Source data ->
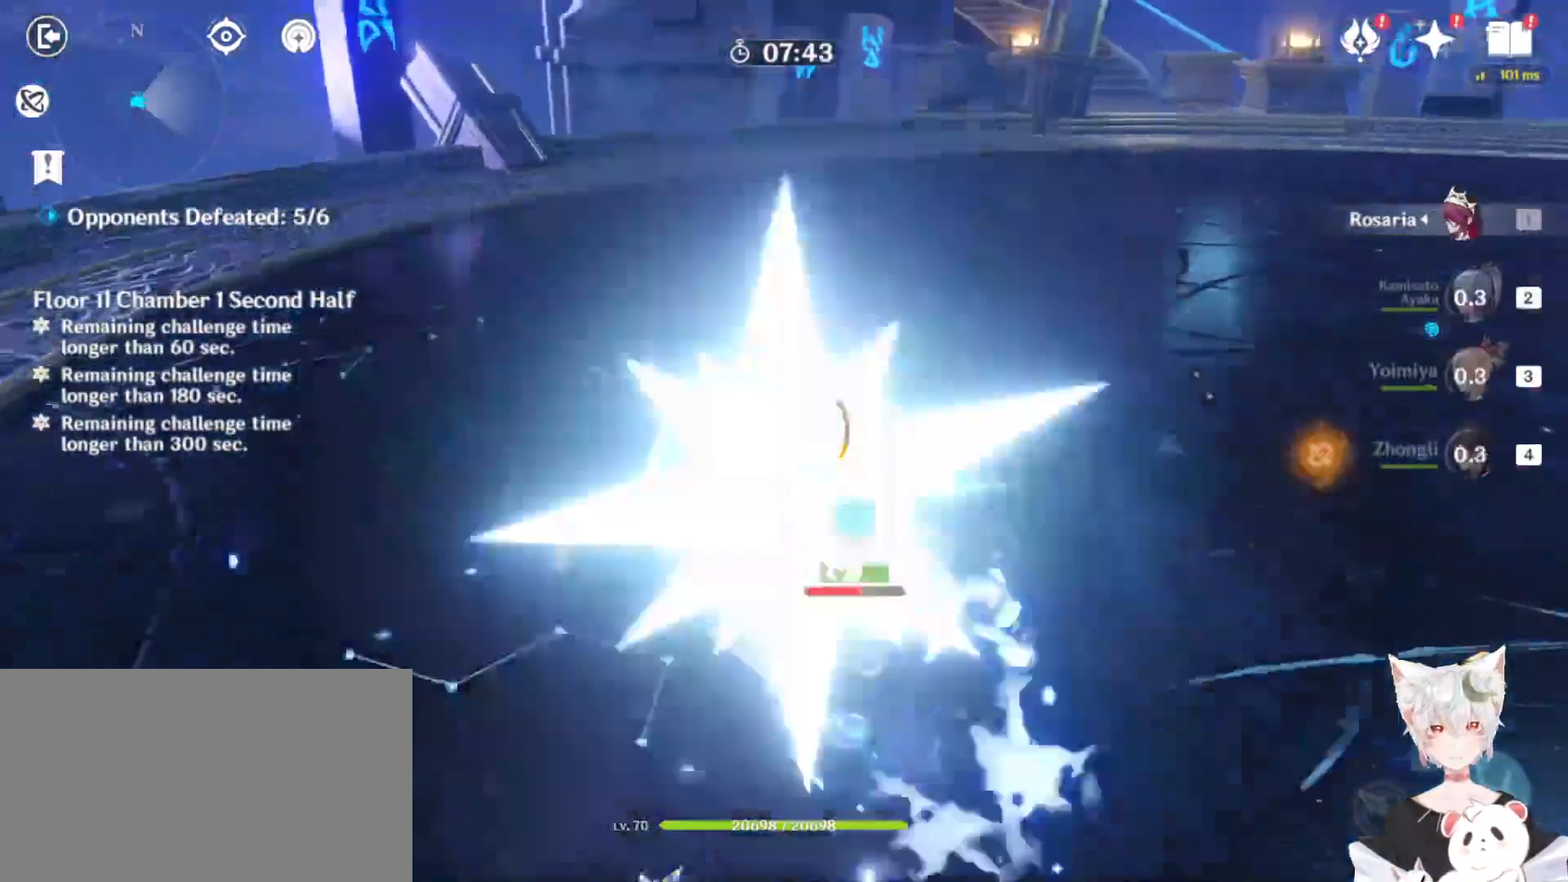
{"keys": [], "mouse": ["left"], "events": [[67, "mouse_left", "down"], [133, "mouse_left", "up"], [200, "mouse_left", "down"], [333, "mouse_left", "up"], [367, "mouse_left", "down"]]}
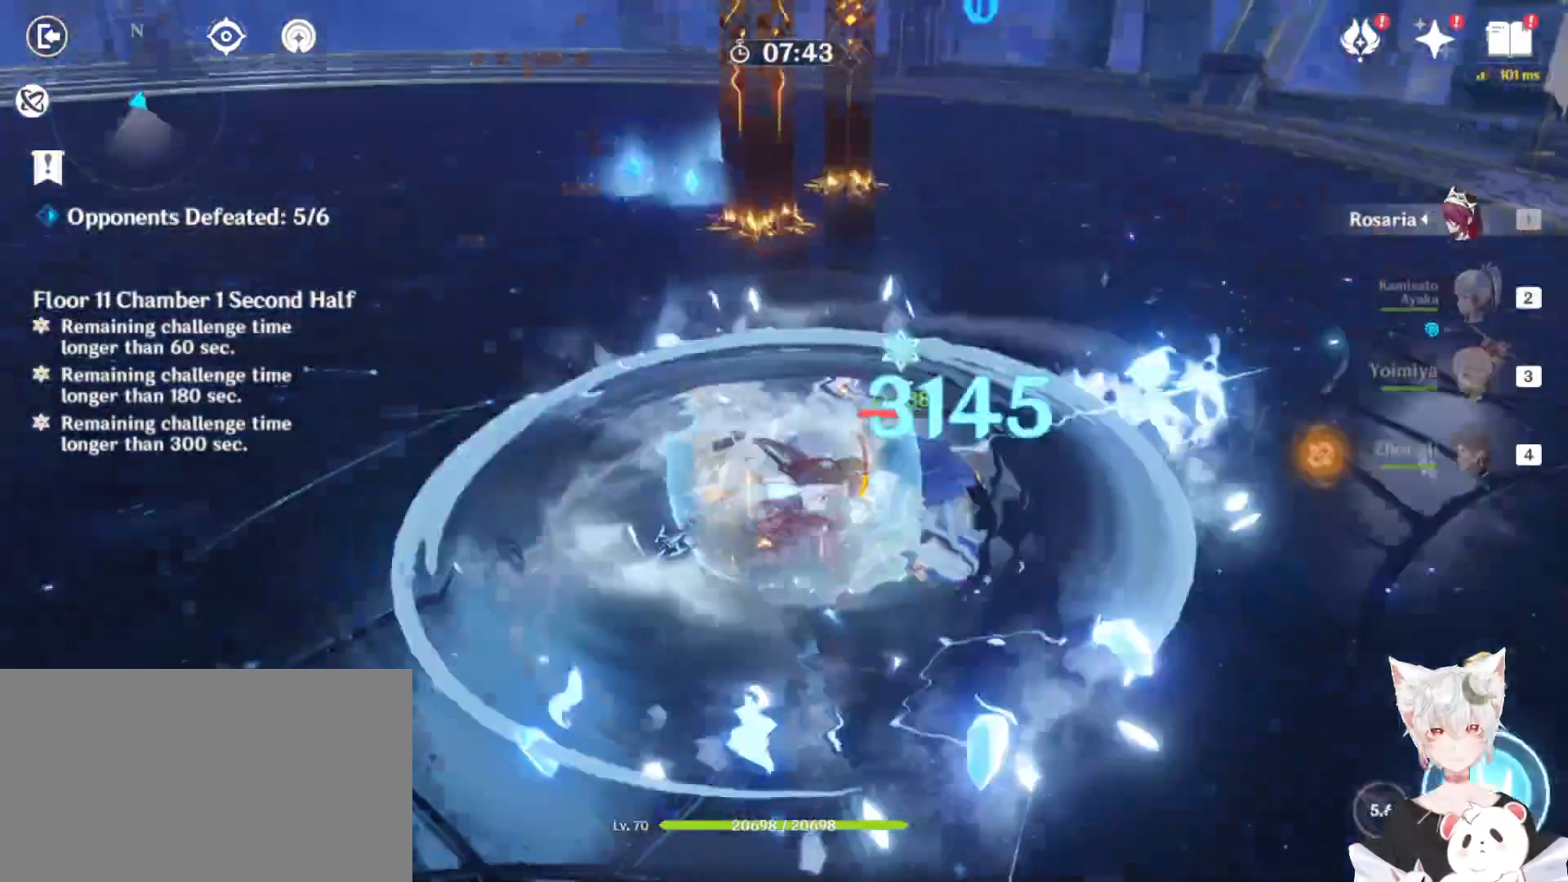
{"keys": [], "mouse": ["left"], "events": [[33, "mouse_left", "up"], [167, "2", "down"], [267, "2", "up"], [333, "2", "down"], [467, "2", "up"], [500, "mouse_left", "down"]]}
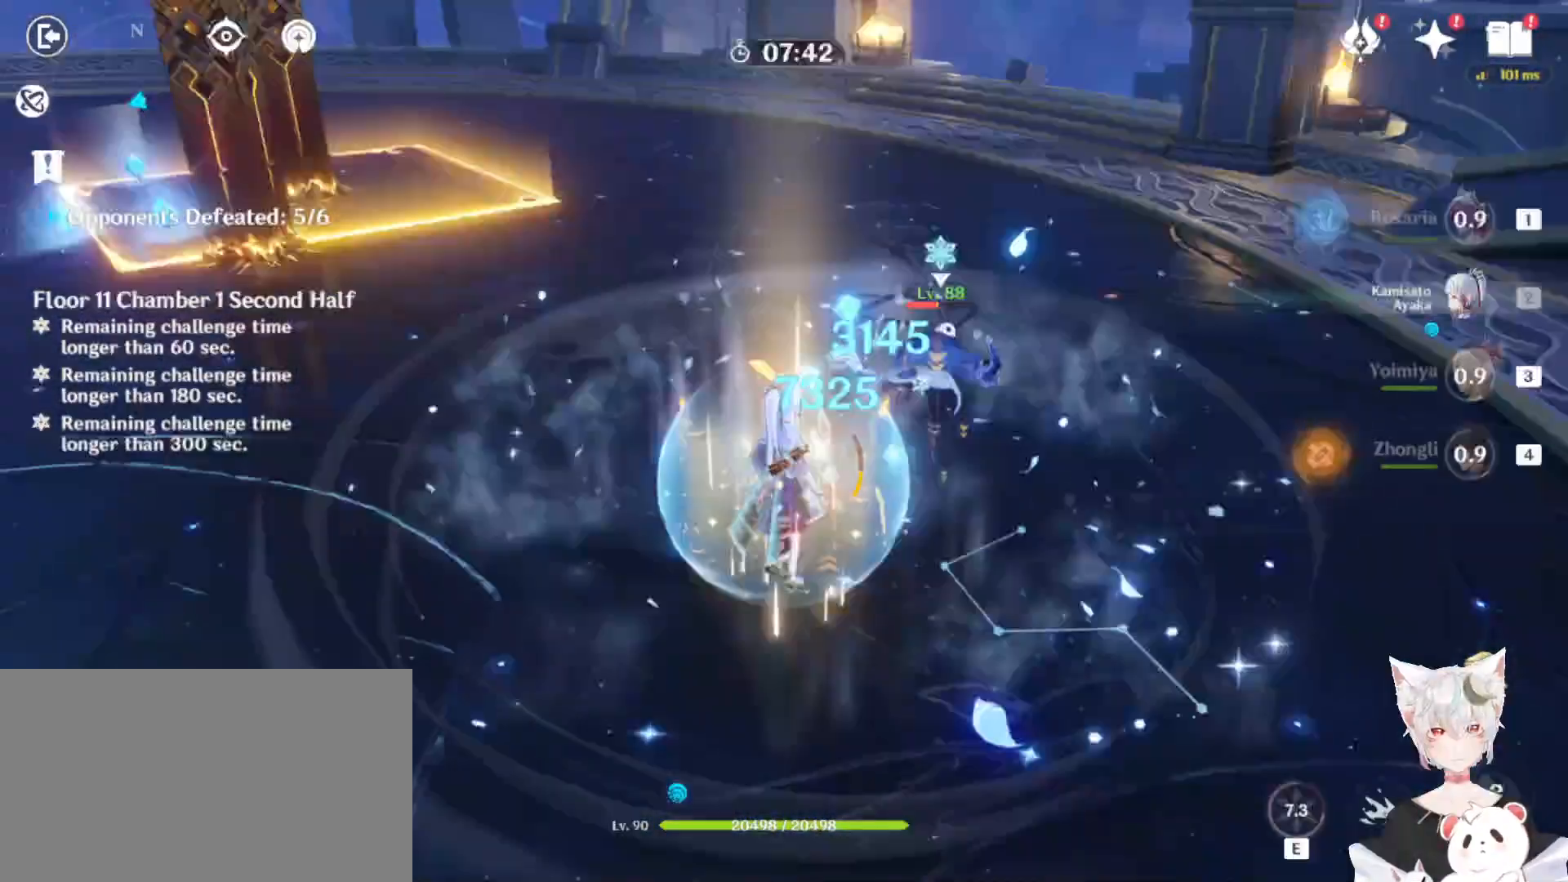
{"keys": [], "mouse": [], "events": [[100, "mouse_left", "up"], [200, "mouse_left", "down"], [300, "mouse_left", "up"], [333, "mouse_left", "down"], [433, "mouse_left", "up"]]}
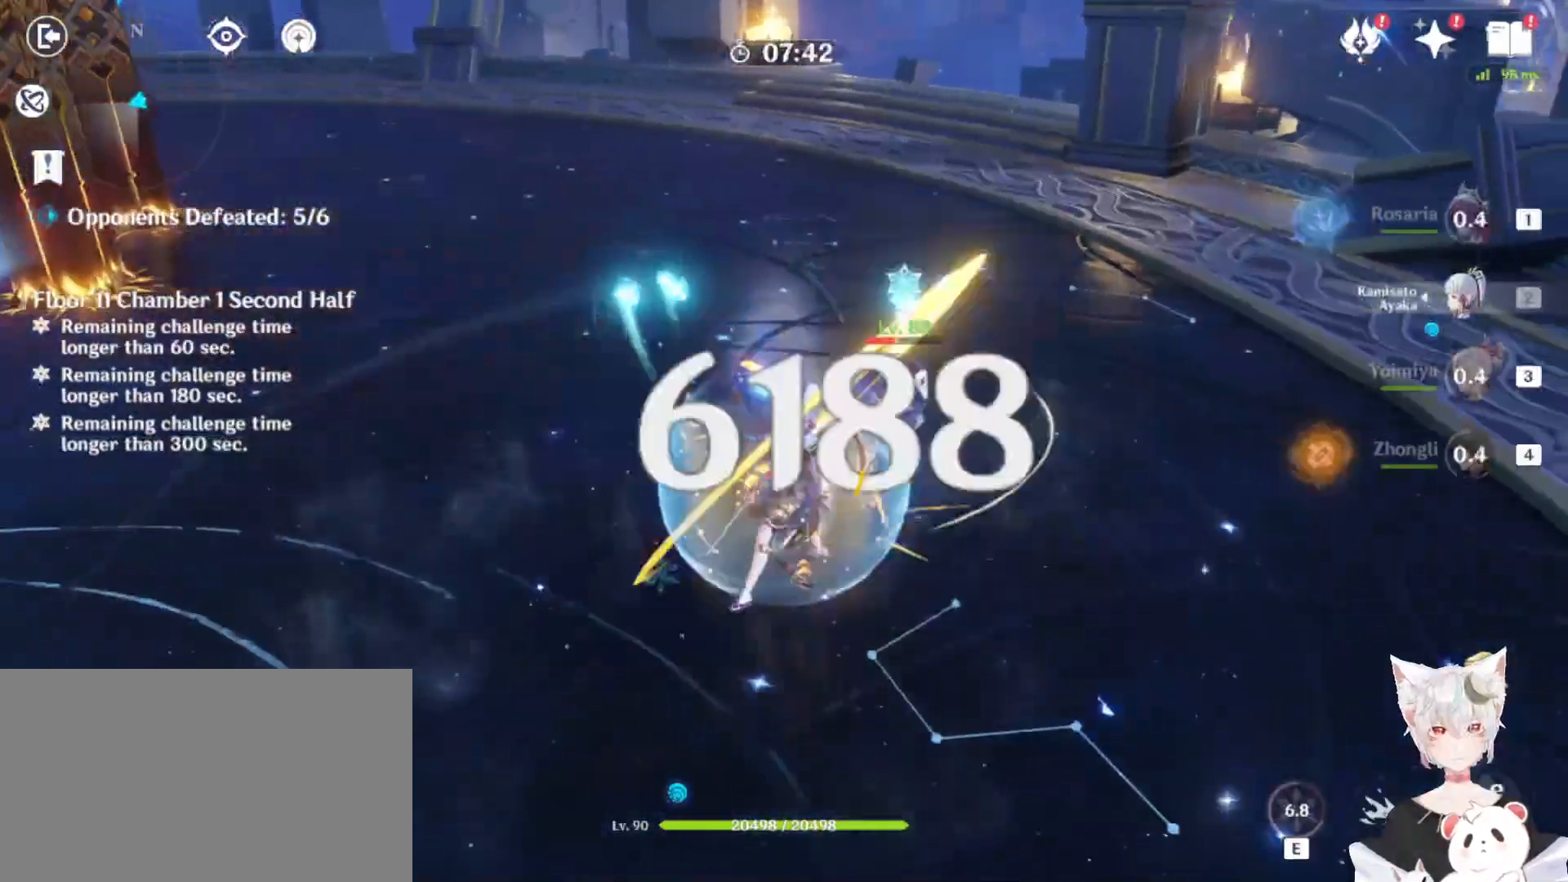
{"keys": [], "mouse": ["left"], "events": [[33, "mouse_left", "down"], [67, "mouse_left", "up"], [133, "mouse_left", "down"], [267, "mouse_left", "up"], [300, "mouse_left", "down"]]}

What you have to do -> Word for word, reproduce the listing above; no image should be carried over.

Finished exercise ->
{"keys": [], "mouse": ["left"], "events": [[67, "mouse_left", "down"], [133, "mouse_left", "up"], [200, "mouse_left", "down"], [333, "mouse_left", "up"], [367, "mouse_left", "down"]]}
{"keys": [], "mouse": ["left"], "events": [[33, "mouse_left", "up"], [167, "2", "down"], [267, "2", "up"], [333, "2", "down"], [467, "2", "up"], [500, "mouse_left", "down"]]}
{"keys": [], "mouse": [], "events": [[100, "mouse_left", "up"], [200, "mouse_left", "down"], [300, "mouse_left", "up"], [333, "mouse_left", "down"], [433, "mouse_left", "up"]]}
{"keys": [], "mouse": ["left"], "events": [[33, "mouse_left", "down"], [67, "mouse_left", "up"], [133, "mouse_left", "down"], [267, "mouse_left", "up"], [300, "mouse_left", "down"]]}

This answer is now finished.